Chronicle of Drifting
- Author: Yuki Tanaka
- Publisher: Copper Canyon Press
- Publication date: April 15, 2025
- Pages: 80
- ISBN: 9781556597053

= Chronicle of Drifting =

2025 debut poetry collection by Yuki Tanaka

Chronicle of Drifting is a 2025 debut poetry collection by Yuki Tanaka, published by Copper Canyon Press. In The Adroit Journal, Tanaka stated that Italo Calvino's idea of "lightness," or fluid, agile movement through the world, was crucial to his book's writing.

== Critical reception ==
Ed Simon, writing for the Poetry Foundation, observed Tanaka's relationship to Japanese surrealism vis-à-vis "his adherence to subtly uncanny dream logic" and "use of the ambiguous simile, the metaphor in which tenor and vehicle are not completely yoked to one another, or at least not conventionally so." In conclusion, Simon lauded Tanaka's aestheticism and the wisdom of his craft.

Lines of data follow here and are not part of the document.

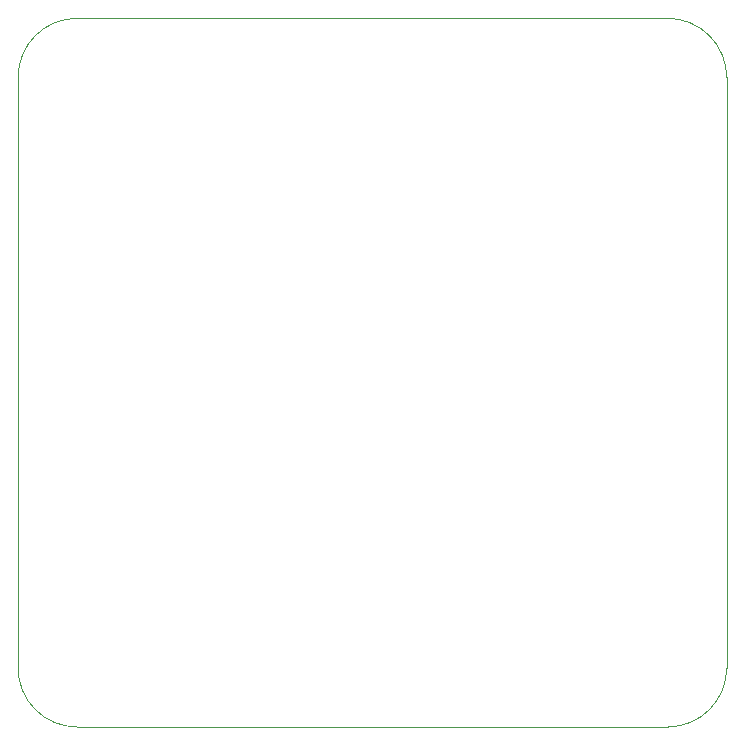
<source format=gm1>
G04 #@! TF.GenerationSoftware,KiCad,Pcbnew,(6.0.8)*
G04 #@! TF.CreationDate,2023-01-02T16:11:51+01:00*
G04 #@! TF.ProjectId,OpenFFBoard-main,4f70656e-4646-4426-9f61-72642d6d6169,1.2.4*
G04 #@! TF.SameCoordinates,Original*
G04 #@! TF.FileFunction,Profile,NP*
%FSLAX46Y46*%
G04 Gerber Fmt 4.6, Leading zero omitted, Abs format (unit mm)*
G04 Created by KiCad (PCBNEW (6.0.8)) date 2023-01-02 16:11:51*
%MOMM*%
%LPD*%
G01*
G04 APERTURE LIST*
G04 #@! TA.AperFunction,Profile*
%ADD10C,0.050000*%
G04 #@! TD*
G04 APERTURE END LIST*
D10*
X173501100Y-135003600D02*
G75*
G03*
X178501100Y-130003600I0J5000000D01*
G01*
X118501100Y-130003600D02*
G75*
G03*
X123501100Y-135003600I5000000J0D01*
G01*
X123501100Y-135003600D02*
X173501100Y-135003600D01*
X123501100Y-75003600D02*
G75*
G03*
X118501100Y-80003600I0J-5000000D01*
G01*
X178501100Y-80003600D02*
G75*
G03*
X173501100Y-75003600I-5000000J0D01*
G01*
X178501100Y-130003600D02*
X178501100Y-80003600D01*
X118501100Y-80003600D02*
X118501100Y-130003600D01*
X173501100Y-75003600D02*
X123501100Y-75003600D01*
M02*

</source>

Tianyi, for the Los Angeles Review of Books, noted Tanaka's surreal, transformative writing in the liminal space between life and afterlife, concluding that "By the end of Chronicle of Drifting, we find a still-wild corner of the deep dream, a private room that continues the conversation, a hidden pasture where the river flows beyond its final boundaries."